You did not read the documentation you were pointed to.  Use
clock_timestamp().

            regards, tom lane

Re: Parallel Scaling of a pgplsql problem

From

Merlin Moncure

Date:

25 April 2012, 22:06:01

On Wed, Apr 25, 2012 at 1:52 PM, Venki Ramachandran
<venki_ramachandran@yahoo.com> wrote:
> Hi all:
> Can someone please guide me as to how to solve this problem? If this is the
> wrong forum, please let me know which one to post this one in. I am new to
> Postgres (about 3 months into it)
>
> I have PostGres 9.0 database in a AWS server (x-large) and a pgplsql program
> that does some computation. It takes in a date range and for one pair of
> personnel (two employees in a company) it calculates some values over the
> time period. It takes about 40ms (milli seconds) to complete and give me the
> answer. All good so far.
>
> Now I have to run the same pgplsql on all possible combinations of employees
> and with 542 employees that is about say 300,000 unique pairs.
>
> So (300000 * 40)/(1000 * 60 * 60) = 3.33 hours and I have to rank them and
> show it on a screen. No user wants to wait for 3 hours,  they can probably
> wait for 10 minutes (even that is too much for a UI application). How do I
> solve this scaling problem? Can I have multiple parellel sessions and each
> session have multiple/processes that do a pair each at 40 ms and then
> collate the results. Does PostGres or pgplsql have any parallel computing
> capability.

what's the final output of the computation -- are you inserting to a
table? if so, it should be trivially threaded any number of ways. it's
pretty easy to do it via bash script for example (i can give you some
code to do that if you want).

merlin

Re: Parallel Scaling of a pgplsql problem

From

Venki Ramachandran

Date:

26 April 2012, 02:40:42

Thanks Tom, clock_timestamp() worked. Appreciate it!!! and Sorry was hurrying to get this done at work and hence did not read through.
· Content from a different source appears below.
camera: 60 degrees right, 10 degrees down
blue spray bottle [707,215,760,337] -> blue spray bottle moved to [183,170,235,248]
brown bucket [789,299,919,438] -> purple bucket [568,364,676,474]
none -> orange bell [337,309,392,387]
Can you comment on how you would solve the original problem? Even if I can get the 11 seconds down to 500 ms for one pair, running it for 300k pairs will take multiple hours. How can one write a combination of a bash script/pgplsql code so as to use all 8 cores of a server. I am seeing that this is just executing in one session/process.

thanks and regards, Venki

From: Tom Lane <tgl@sss.pgh.pa.us>
To: Venki Ramachandran <venki_ramachandran@yahoo.com>
Cc: Pavel Stehule <pavel.stehule@gmail.com>; Samuel Gendler <sgendler@ideasculptor.com>; "pgsql-performance@postgresql.org" <pgsql-performance@postgresql.org>
Sent: Wednesday, April 25, 2012 2:52 PM
Subject: Re: [PERFORM] Parallel Scaling of a pgplsql problem

Venki Ramachandran <venki_ramachandran@yahoo.com> writes:
> Replacing current_timestamp() with transaction_timestamp() and statement_timestamp() did not help!!!.
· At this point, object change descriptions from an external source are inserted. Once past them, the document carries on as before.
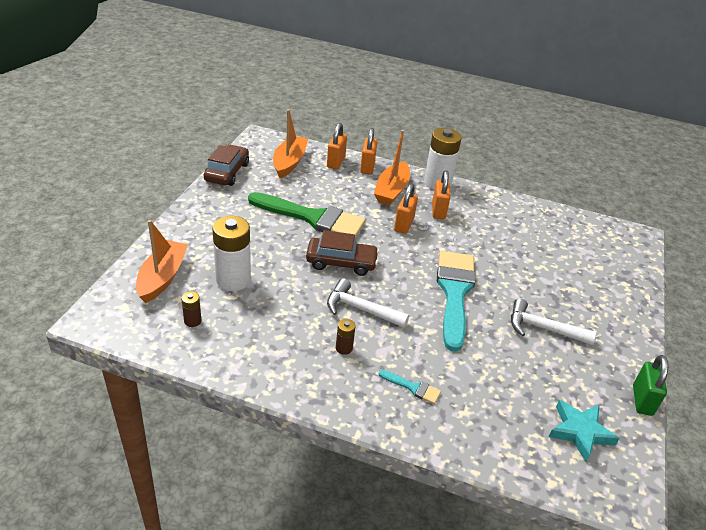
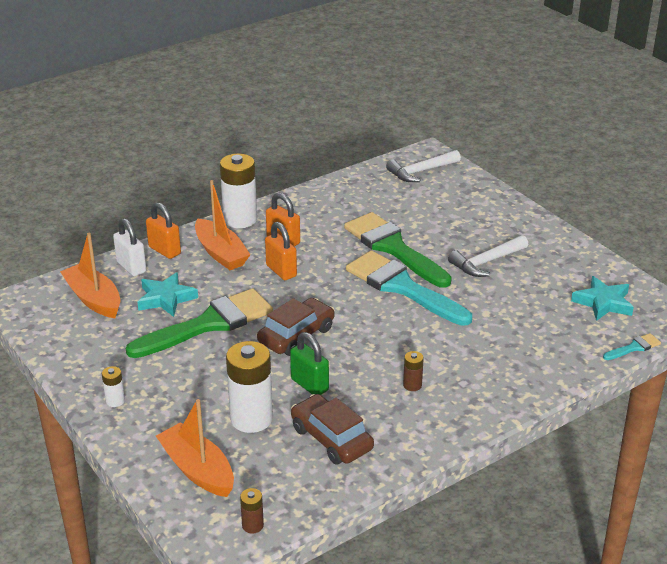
camera: 50 degrees left, 5 degrees down
brown battery [181,291,201,327] -> brown battery moved to [240,488,264,534]
brown car [204,144,249,186] -> brown car moved to [291,394,374,465]
orange padlock [327,123,347,169] -> white padlock [113,218,146,276]
white hammer [327,278,409,328] -> white hammer moved to [386,150,461,182]
turquoise brush [379,370,441,404] -> turquoise brush moved to [603,333,661,360]
green padlock [633,355,668,416] -> green padlock moved to [290,332,329,395]
none -> white battery [102,366,125,407]
none -> turquoise star [137,272,198,317]
none -> green brush [344,212,452,287]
You did not read the documentation you were pointed to. Use
clock_timestamp().

regards, tom lane

Re: Parallel Scaling of a pgplsql problem

From

Jan Nielsen

Date:

26 April 2012, 03:41:32

On Wed, Apr 25, 2012 at 12:52 PM, Venki Ramachandran <venki_ramachandran@yahoo.com> wrote:

Hi all:
Can someone please guide me as to how to solve this problem? If this is the wrong forum, please let me know which one to post this one in. I am new to Postgres (about 3 months into it)

I have PostGres 9.0 database in a AWS server (x-large) and a pgplsql program that does some computation. It takes in a date range and for one pair of personnel (two employees in a company) it calculates some values over the time period. It takes about 40ms (milli seconds) to complete and give me the answer. All good so far.
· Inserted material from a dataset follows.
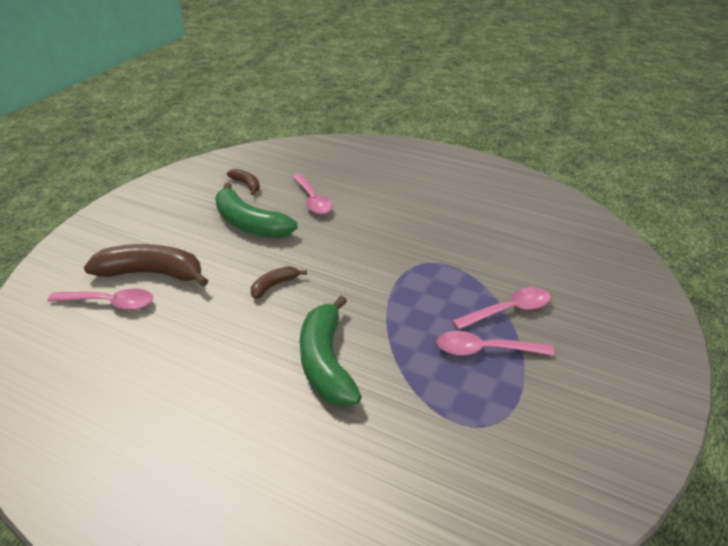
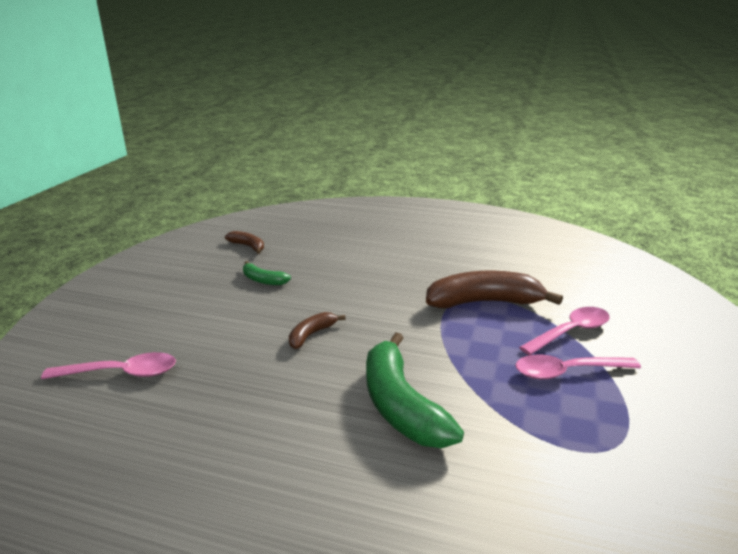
camera: 10 degrees left, 10 degrees down
brown banana [84,244,208,287] -> brown banana moved to [426,271,563,308]
green banana [215,183,297,238] -> green banana [243,261,291,285], size x0.50
pink spoon [293,174,333,214] -> none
Now I have to run the same pgplsql on all possible combinations of employees and with 542 employees that is about say 300,000 unique pairs.

So (300000 * 40)/(1000 * 60 * 60) = 3.33 hours and I have to rank them and show it on a screen. No user wants to wait for 3 hours, they can probably wait for 10 minutes (even that is too much for a UI application). How do I solve this scaling problem? Can I have multiple parellel sessions and each session have multiple/processes that do a pair each at 40 ms and then collate the results. Does PostGres or pgplsql have any parallel computing capability.

Setting aside the database concurrency question, have you considered application-level solutions?

How often does a user expect their rank to change? If a daily rank change is fine, trigger the (lengthy) ranking calculation nightly and cache the results in a materialized view for all users; you could continuously rebuild the view to improve freshness to within 4 hours. To go faster with an application-level solution, you will have to reduce your calculation to *what's* likely to be most important to the individual which, again, you can cache; or, if you can predict *who's* most likely to request a ranking, calculate these first; or, both.

These are likely good things to consider regardless of any improvements you make to the back-end ranking calculation, though at you will hit a point of diminishing returns if your ranking calculation drops below some "tolerable" wait. In the web world "tolerable" is about 3 seconds for the general public and about 30 seconds for a captured audience, e.g., employees. YMMV.

Cheers,

Jan

Re: Parallel Scaling of a pgplsql problem

From

Yeb Havinga

Date:

26 April 2012, 06:49:39

On 2012-04-26 04:40, Venki Ramachandran wrote:

Thanks Tom, clock_timestamp() worked. Appreciate it!!! and Sorry was hurrying to get this done at work and hence did not read through.

Can you comment on how you would solve the original problem? Even if I can get the 11 seconds down to 500 ms for one pair, running it for 300k pairs will take multiple hours. How can one write a combination of a bash script/pgplsql code so as to use all 8 cores of a server. I am seeing that this is just executing in one session/process.

You want to compare a calculation on the cross product 'employee x employee'. If employee is partitioned into emp1, emp2, ... emp8, the cross product is equal to the union of emp1 x employee, emp2 x employee, .. emp8 x employee. Each of these 8 cross products on partitions can be executed in parallel. I'd look into dblink to execute each of the 8 cross products in parallel, and then union all of those results.

http://www.postgresql.org/docs/9.1/static/contrib-dblink-connect.html

regards,
Yeb

Re: Parallel Scaling of a pgplsql problem

From

Greg Spiegelberg

Date:

26 April 2012, 16:13:51

On Wed, Apr 25, 2012 at 12:52 PM, Venki Ramachandran <venki_ramachandran@yahoo.com> wrote:

Now I have to run the same pgplsql on all possible combinations of employees and with 542 employees that is about say 300,000 unique pairs.

So (300000 * 40)/(1000 * 60 * 60) = 3.33 hours and I have to rank them and show it on a screen. No user wants to wait for 3 hours, they can probably wait for 10 minutes (even that is too much for a UI application). How do I solve this scaling problem? Can I have multiple parellel sessions and each session have multiple/processes that do a pair each at 40 ms and then collate the results. Does PostGres or pgplsql have any parallel computing capability.

Interesting problem.

How frequently does the data change? Hourly, daily, monthly?

How granular are the time frames in the typical query? Seconds, minutes, hours, days, weeks?

I'm thinking if you can prepare the data ahead of time as it changes via a trigger or client-side code then your problem will go away pretty quickly.

-Greg